Experts say 35 percent to 40 percent of people who deal in child pornography will try to act on their fantasies.
"These people can get addicted to this, and when they do, it leads to desensitization," said Victor Cline, emeritus professor of the University of Utah psychology department. Cline treats sexual addictions.
"After a while, what was shocking and upsetting becomes acceptable," he said. "They escalate and they start searching out stuff that’s more rough and bold. Sooner or later, they start to act out."
Hansen estimates almost all of the 108 child pornography cases his office investigated last year involved pre-pubescent victims. And most of them were linked to other hard-core crimes such as child rape, Hansen said.
"We are seeing pictures of 3- and 4- and 5-year-olds being raped," he said.
The technology has driven a once underground community out into the open, Bell said.
Child pornography can’t be that bad, rationalize some criminals, because the Internet has introduced them to hundreds of others who have exactly the same urges.
Court records show that on Aug. 1, 1999, Thomas sexually abused his son for the first time. The boy was 6 at the time.
The molestation continued for more than one year and included several incidents, according to court records. All of them were too graphic to detail in print.
After arresting Thomas and searching his computer, police found files depicting child pornography involving 6-year-old boys, court records state.

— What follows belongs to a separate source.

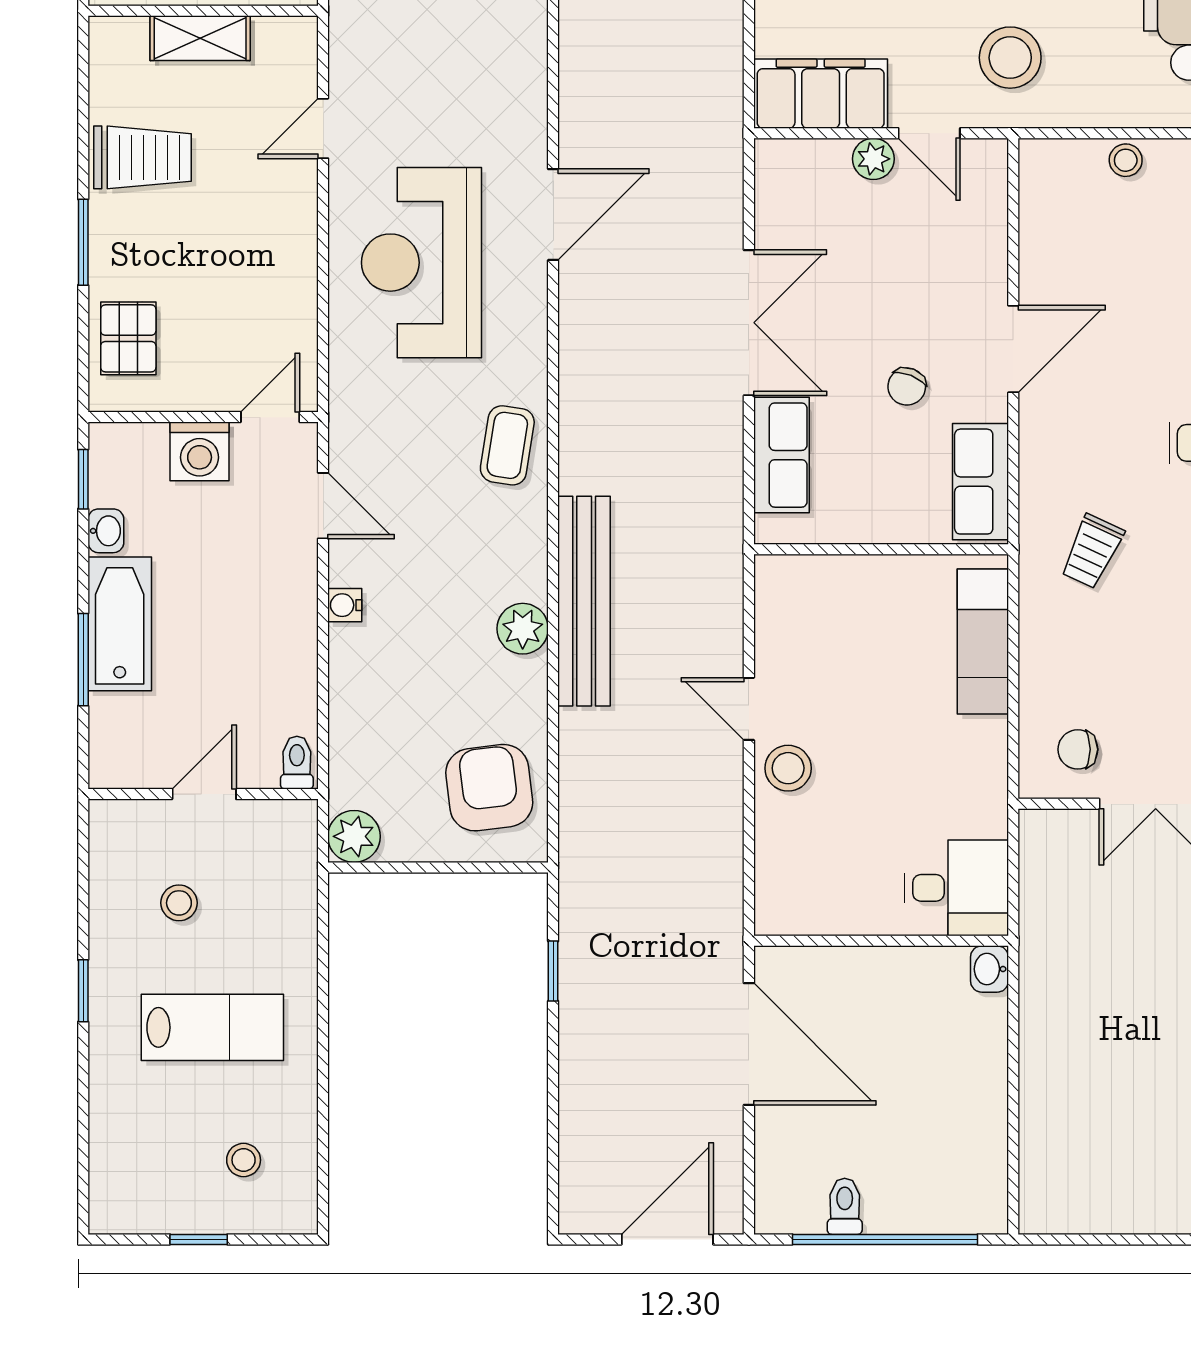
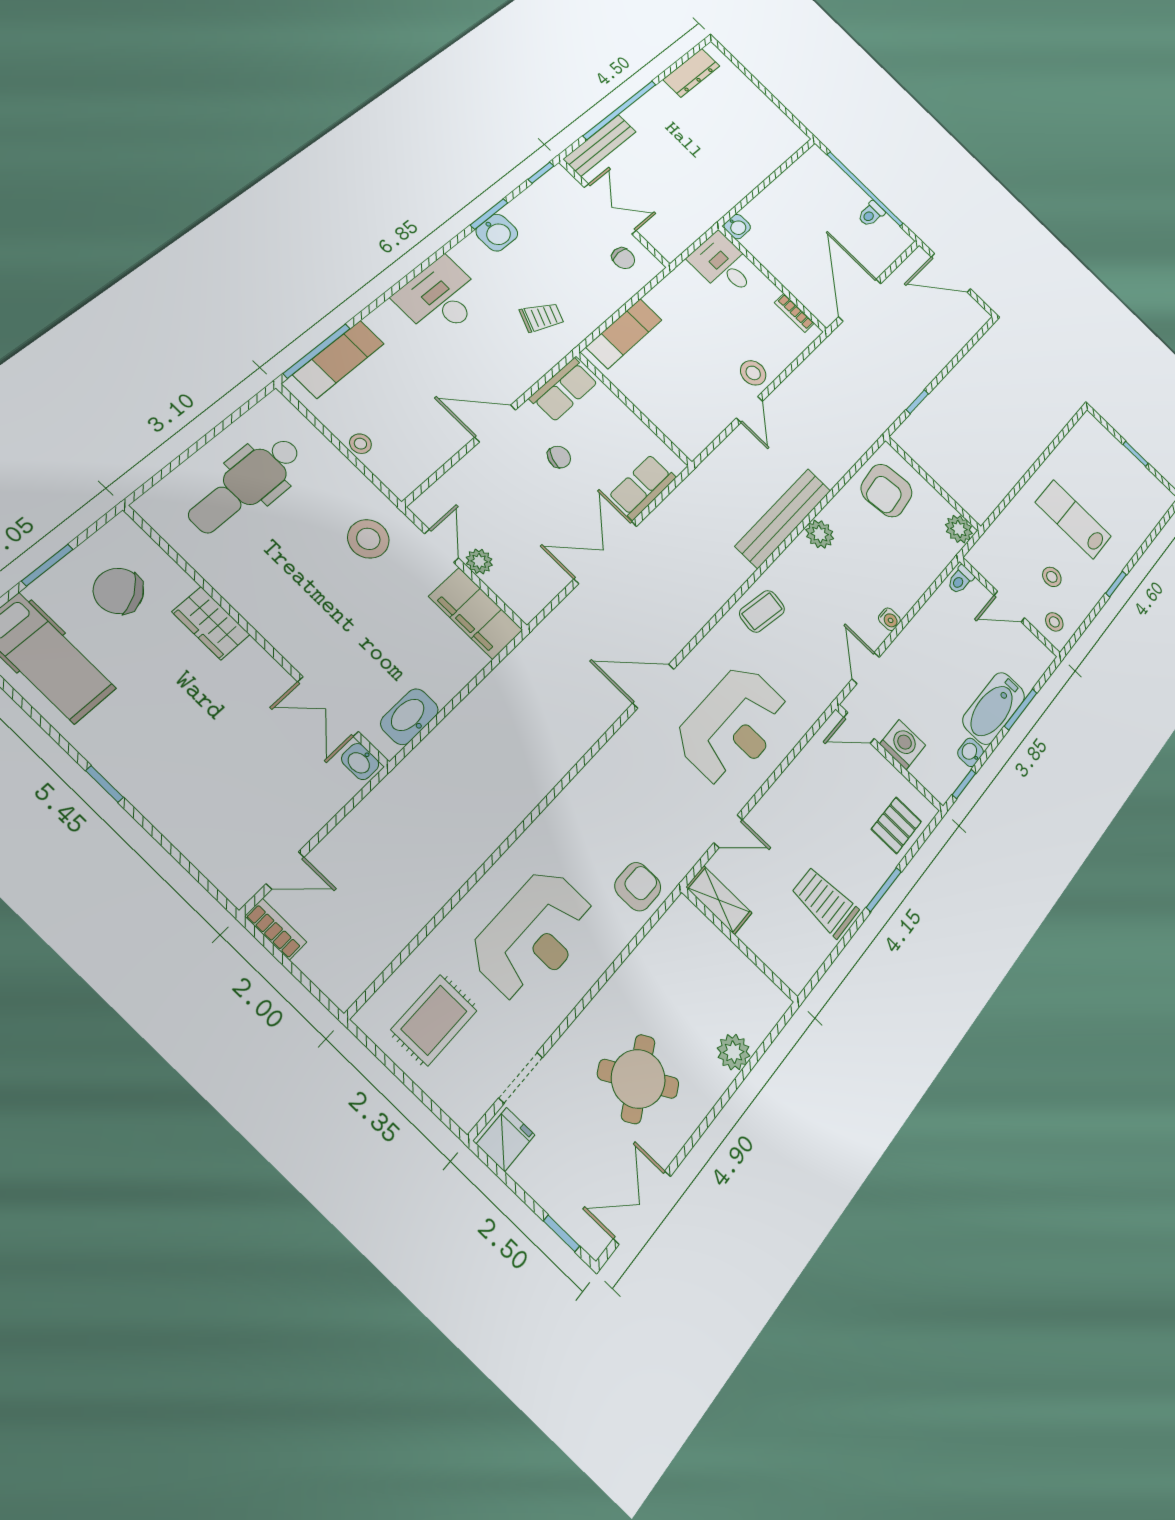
shelving: (200, 38) -> (719, 900), moved
bookcase: (813, 921) -> (794, 313), added
stool: (244, 1160) -> (1054, 622), moved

Thomas cooperated with police investigators, pleaded guilty to two first-degree felonies and is now waiting his turn to get into the prison’s sex offender treatment program. That probably won’t happen for several years.
His son is in therapy.
The circles under Thomas’ eyes and his tired face display the effects of living in a physical prison for the past several months and the prison that enslaved him in child pornography for the previous three years.
"I’ve basically traded one prison for another," Thomas said, looking around the small room. "That’s the way I look at it. I was in a prison of my own making."